México llega tarde y, al mismo tiempo, saturado de iniciativas. El Senado tiene una comisión de IA, hay minutas para castigar deepfakes íntimos con penas de cuatro a ocho años, el INE endureció reglas sobre imagen de menores y propaganda digital, la CNDH publicó principios de derechos humanos y la ATDT ya presentó un Plan Nacional de Inteligencia Artificial con tono soberanista: no ser “usuario pasivo” de software ajeno. En Diputados, el 8 de septiembre se acumularon reformas al artículo 73 para facultar expresamente al Congreso a legislar en la materia. El diagnóstico es compartido. La arquitectura legal, no.
Esa dispersión no es inocente. Mientras Europa clasifica sistemas por riesgo y Washington combina control de exportaciones con laissez-faire doméstico, México regula por fragmentos: trabajo en plataformas, derechos de autor de voces, salud digital, datos personales, contenido sexual no consentido. Cada pieza responde a un daño concreto. Ninguna responde aún a la pregunta de fondo que Sheinbaum acaba de poner sobre la mesa: quién responde cuando un modelo propaga información falsa más rápido que cualquier autoridad puede desmentirla.
Los actores están a la vista. Palacio Nacional quiere debate público sin “caer en la censura”. El Congreso mayoritario habla de soberanía digital, pero aún no tiene calendario firme para una ley general. Los órganos autónomos —INE, CNDH— ocupan el vacío con lineamientos y alertas. Los gobiernos estatales, en paralelo, cortejan data centers y socios como NVIDIA. Y las plataformas siguen operando con reglas escritas en otra jurisdicción. Un analista cercano al proceso legislativo lo resume así: “México está legislando el síntoma —el video falso, el bot, el nudes sintético— y aplazando el sistema: gobernanza, auditorías, responsabilidad del desarrollador y del Estado usuario”.
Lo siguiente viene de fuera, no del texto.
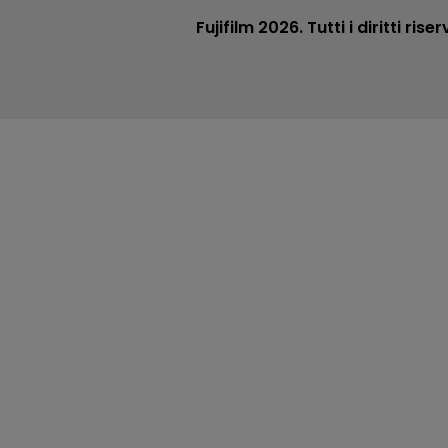
Fujifilm 2026. Tutti i diritti riserv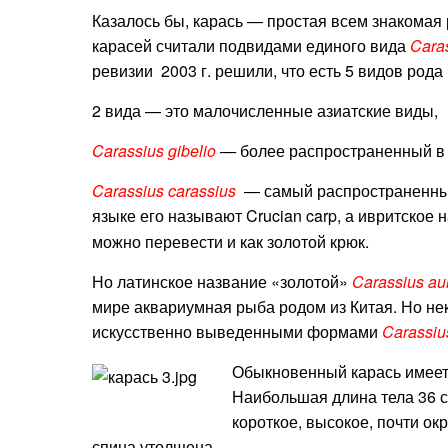
Казалось бы, карась — простая всем знакомая
карасей считали подвидами единого вида
Caras
ревизии 2003 г. решили, что есть 5 видов рода
2 вида — это малочисленные азиатские виды,
Carassius gibelio
—
более распространенный в 
Carassius carassius
— самый распространенный 
языке его называют Crucian carp, а ивритское
можно перевести и как золотой крюк.
Но латинское название «золотой»
Carassius au
мире аквариумная рыба родом из Китая. Но не
искусственно выведенными формами
Carassius
Обыкновенный карась имеет з
Наибольшая длина тела 36 см
короткое, высокое, почти ок
спина утолщена.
Las consecuencias de corto plazo son predecibles. Habrá más presión para etiquetar contenido electoral, más fricción con plataformas y más tentación de usar el discurso de “seguridad democrática” para ampliar facultades de inteligencia. En el mediano plazo, el país se juega algo mayor. Si la regulación nace solo como reacción a enemigos políticos, será frágil. Si nace como regla clara —transparencia, supervisión humana, sanciones proporcionales y capacidad estatal de verificar, no solo de prohibir—, México puede sentarse a la mesa de la diplomacia tecnológica con algo más que un plan en PDF.
Sheinbaum tiene razón en lo esencial: el problema de la IA en redes no es únicamente el contenido que genera, sino la velocidad con la que propaga lo falso. CausaNews lo ha documentado en esta misma agenda del 11 de septiembre: data centers que piden electricidad a la CFE, filtros de inversión extranjera en chips e IA, alianzas con España, alertas de la CNDH. Todo eso forma un solo tablero. Regular algoritmos no es un lujo de países ricos. Es, en 2026, una condición de soberanía. La pregunta que queda abierta no es si México va a regular. Es si lo hará a tiempo —y si lo hará para proteger a la ciudadanía o solo para administrar el relato del poder.